I had done it. The stool may have been ugly, but it was a stool; it was better than nothing. All that remained was to affix this fourth leg to the actual chairs, and then I’d be home and dry. Blankly, I lit a cigarette. I couldn’t believe it. After so many fruitless months, the nightmare was over. The show would bomb, of course, but at least it would go on.
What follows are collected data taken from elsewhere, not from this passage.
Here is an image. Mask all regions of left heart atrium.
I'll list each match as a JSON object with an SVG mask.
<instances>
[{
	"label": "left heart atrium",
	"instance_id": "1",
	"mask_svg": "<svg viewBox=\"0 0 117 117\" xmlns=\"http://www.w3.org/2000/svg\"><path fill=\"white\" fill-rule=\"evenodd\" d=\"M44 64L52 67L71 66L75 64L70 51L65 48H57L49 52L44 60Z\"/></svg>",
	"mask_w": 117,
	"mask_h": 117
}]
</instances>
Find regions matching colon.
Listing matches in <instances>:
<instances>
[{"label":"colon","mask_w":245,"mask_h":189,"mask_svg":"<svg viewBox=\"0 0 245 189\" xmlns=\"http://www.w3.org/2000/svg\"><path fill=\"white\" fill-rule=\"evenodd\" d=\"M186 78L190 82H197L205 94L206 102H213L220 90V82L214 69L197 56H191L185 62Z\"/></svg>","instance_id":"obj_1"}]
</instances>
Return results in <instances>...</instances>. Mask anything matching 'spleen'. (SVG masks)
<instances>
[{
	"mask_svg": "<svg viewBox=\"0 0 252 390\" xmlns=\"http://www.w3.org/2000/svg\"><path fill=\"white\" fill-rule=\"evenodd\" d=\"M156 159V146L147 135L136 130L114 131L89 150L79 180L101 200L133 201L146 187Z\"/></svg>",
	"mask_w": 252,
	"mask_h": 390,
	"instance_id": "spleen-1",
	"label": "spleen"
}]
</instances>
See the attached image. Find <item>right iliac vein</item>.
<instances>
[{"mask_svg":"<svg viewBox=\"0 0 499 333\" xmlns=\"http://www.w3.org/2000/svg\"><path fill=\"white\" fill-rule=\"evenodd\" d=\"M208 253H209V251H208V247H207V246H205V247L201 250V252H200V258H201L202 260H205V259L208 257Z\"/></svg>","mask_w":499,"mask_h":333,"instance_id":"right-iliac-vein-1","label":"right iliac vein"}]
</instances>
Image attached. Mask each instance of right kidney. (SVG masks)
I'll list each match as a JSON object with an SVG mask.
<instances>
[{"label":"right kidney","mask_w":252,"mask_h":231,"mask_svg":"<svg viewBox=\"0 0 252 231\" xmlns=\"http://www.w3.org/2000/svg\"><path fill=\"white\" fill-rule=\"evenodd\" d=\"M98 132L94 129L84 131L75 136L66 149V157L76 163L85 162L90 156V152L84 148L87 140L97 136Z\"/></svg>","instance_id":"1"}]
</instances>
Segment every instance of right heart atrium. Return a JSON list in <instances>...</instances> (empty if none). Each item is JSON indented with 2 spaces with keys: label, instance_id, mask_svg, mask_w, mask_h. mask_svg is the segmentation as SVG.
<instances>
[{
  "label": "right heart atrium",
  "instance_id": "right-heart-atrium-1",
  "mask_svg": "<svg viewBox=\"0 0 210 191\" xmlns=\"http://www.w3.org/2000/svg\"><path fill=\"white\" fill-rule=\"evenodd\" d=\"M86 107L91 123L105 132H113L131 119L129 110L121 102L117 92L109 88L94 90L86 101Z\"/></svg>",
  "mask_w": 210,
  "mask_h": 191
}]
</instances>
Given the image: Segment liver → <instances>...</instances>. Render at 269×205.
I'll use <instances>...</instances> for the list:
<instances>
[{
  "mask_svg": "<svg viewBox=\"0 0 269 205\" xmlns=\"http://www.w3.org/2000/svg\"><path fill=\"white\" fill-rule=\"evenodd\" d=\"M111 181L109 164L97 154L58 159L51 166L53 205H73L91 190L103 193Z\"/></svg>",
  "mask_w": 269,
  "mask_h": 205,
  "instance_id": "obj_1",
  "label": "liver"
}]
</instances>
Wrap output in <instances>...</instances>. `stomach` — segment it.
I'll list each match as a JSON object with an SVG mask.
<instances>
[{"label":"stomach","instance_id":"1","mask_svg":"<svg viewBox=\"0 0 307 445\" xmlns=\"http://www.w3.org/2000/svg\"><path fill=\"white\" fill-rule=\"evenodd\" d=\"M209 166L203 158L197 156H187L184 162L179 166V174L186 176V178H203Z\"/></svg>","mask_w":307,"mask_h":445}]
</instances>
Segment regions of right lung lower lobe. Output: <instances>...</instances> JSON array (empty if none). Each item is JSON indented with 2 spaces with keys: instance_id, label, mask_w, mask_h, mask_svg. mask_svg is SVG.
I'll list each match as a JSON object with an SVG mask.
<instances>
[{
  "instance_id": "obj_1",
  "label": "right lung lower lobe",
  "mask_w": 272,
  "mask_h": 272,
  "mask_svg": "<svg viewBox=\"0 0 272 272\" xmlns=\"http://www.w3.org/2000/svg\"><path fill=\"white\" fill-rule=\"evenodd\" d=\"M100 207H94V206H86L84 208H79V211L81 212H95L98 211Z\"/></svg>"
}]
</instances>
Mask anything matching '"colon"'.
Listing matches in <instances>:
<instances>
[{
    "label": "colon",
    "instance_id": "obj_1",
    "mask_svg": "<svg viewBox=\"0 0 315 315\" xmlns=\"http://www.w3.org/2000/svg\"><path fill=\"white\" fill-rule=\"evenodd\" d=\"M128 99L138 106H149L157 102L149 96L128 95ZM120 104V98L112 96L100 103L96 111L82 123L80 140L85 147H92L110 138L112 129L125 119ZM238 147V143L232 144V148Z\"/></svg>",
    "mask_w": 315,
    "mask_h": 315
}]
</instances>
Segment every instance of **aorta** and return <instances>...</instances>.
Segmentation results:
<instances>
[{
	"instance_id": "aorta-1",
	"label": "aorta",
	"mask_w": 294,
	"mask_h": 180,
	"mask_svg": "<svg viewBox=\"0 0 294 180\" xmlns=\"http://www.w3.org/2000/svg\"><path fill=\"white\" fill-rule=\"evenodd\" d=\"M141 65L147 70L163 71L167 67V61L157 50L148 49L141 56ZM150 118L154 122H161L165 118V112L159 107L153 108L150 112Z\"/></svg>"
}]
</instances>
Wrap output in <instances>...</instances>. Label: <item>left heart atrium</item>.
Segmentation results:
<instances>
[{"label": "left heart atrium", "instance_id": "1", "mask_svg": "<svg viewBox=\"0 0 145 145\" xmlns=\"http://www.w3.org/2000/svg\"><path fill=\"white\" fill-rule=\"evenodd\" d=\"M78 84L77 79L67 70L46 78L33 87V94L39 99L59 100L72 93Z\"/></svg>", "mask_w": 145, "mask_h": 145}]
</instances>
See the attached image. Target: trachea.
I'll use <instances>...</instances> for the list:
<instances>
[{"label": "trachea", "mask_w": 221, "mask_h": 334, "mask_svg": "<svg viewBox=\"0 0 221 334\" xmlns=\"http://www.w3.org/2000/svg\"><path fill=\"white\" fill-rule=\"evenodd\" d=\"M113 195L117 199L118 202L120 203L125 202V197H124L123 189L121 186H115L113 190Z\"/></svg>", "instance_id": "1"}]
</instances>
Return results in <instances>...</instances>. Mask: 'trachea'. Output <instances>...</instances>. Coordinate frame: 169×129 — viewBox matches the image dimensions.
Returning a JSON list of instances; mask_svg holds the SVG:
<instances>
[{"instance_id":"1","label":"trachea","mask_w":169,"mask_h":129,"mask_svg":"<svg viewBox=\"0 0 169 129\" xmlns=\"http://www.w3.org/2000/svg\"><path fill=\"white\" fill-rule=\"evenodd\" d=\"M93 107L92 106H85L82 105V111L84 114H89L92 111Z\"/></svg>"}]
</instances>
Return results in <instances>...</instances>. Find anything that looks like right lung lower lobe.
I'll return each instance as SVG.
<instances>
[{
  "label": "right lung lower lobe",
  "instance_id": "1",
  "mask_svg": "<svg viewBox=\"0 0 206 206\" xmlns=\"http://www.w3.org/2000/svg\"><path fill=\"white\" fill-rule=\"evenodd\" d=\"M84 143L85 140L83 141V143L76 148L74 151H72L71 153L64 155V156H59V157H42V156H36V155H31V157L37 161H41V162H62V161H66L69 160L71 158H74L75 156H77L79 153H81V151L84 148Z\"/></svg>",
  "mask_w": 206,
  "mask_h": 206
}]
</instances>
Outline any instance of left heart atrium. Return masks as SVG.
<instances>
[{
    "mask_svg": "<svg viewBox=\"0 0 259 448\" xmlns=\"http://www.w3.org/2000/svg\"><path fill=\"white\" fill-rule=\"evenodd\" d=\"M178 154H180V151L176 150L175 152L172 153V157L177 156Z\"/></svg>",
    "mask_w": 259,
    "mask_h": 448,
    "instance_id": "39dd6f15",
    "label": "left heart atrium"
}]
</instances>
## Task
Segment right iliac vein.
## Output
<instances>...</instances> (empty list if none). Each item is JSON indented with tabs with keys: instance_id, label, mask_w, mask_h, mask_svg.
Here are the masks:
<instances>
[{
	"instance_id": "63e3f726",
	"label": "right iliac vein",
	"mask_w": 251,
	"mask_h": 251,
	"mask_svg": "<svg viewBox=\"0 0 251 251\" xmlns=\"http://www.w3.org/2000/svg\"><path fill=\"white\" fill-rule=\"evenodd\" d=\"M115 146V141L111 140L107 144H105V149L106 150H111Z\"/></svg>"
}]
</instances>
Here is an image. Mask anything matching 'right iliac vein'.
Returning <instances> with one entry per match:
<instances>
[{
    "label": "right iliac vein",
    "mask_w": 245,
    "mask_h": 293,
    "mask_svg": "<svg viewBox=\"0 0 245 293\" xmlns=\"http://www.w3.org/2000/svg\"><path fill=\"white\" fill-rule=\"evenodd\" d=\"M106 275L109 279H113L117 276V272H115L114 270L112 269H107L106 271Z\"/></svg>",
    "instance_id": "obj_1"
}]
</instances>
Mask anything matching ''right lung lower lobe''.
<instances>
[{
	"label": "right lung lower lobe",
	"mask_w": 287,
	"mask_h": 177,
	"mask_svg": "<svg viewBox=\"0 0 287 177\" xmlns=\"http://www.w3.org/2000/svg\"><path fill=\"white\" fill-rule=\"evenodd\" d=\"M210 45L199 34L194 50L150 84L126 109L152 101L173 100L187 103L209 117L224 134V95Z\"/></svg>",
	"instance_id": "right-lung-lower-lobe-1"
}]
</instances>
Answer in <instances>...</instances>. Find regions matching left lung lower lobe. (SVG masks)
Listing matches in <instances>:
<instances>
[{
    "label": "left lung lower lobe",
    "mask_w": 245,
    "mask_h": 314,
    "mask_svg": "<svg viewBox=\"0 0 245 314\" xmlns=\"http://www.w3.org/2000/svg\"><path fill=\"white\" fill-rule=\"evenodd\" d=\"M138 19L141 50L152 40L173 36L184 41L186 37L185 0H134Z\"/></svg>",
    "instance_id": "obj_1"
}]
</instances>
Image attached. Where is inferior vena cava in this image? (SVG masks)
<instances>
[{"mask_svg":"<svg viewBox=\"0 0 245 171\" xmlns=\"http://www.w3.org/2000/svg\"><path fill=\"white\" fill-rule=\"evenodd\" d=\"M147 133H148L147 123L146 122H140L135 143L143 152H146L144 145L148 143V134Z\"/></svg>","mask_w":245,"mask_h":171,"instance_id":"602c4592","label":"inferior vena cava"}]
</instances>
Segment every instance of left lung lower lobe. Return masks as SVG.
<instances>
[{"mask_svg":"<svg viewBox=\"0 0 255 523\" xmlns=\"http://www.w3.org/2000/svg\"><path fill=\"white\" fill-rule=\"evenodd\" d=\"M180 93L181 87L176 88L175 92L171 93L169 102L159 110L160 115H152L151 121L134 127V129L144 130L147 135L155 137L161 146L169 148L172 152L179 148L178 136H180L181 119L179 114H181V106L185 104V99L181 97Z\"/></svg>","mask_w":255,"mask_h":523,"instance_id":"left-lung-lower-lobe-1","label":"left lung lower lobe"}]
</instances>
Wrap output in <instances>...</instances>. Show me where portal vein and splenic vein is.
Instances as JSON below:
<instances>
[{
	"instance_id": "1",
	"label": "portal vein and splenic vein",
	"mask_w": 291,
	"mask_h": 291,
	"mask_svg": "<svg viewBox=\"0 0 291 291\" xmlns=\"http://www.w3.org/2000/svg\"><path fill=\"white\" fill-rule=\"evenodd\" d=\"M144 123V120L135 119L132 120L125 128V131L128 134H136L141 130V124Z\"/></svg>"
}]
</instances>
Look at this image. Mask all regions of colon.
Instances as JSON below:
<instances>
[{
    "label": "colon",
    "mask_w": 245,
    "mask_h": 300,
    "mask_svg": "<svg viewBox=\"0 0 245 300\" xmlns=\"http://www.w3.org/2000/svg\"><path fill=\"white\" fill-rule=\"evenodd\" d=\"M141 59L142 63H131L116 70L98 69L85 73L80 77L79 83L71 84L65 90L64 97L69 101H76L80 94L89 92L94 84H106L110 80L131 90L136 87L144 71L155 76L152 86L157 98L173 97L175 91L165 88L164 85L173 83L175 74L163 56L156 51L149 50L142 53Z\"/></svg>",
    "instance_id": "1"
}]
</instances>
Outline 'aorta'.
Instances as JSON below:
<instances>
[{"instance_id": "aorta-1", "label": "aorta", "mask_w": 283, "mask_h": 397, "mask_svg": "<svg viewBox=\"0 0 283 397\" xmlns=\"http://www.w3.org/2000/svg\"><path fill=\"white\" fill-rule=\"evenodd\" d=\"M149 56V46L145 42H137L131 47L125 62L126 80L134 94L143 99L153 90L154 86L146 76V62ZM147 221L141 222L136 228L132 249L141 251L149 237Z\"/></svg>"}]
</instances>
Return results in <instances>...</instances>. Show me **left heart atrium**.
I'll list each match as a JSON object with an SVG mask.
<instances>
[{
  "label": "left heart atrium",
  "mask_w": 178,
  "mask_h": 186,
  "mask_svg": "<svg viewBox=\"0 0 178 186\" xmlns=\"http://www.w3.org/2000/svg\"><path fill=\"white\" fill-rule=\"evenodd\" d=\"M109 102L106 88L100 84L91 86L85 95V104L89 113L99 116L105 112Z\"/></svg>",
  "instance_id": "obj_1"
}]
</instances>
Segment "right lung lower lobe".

From a legal point of view, if nothing else, I was in the clear.
I heard a creaking noise. I turned around. It was the model chair, and like a foal doing its unsteady splits, it was slowly collapsing as the wooden leg gave way underneath it. With a thick report the book thudded to the ground, followed by the seat, with a crash. Shit, I shouted. Fucking, bloody, fucking shit.
I flung my cigarette at the wall and heeled it to a crumbling butt. Sweating with anger, an idea occurred to me. I would cut the legs in half and use the extra metal tubing to provide a triangular lateral base. Yes, that was it! I’d chop the suckers in half! Let’s see how they’d like that! But just as I was poised to ignite the blue flame of the blowtorch, I envisaged the end product: crippled, squat, ugly seats that were neither one thing nor the other; stools that fell between two bloody stools. I removed my safety goggles and dropped the cutter. I looked up at the window’s dark rectangle and said out loud, That’s it. To hell with it. I give up.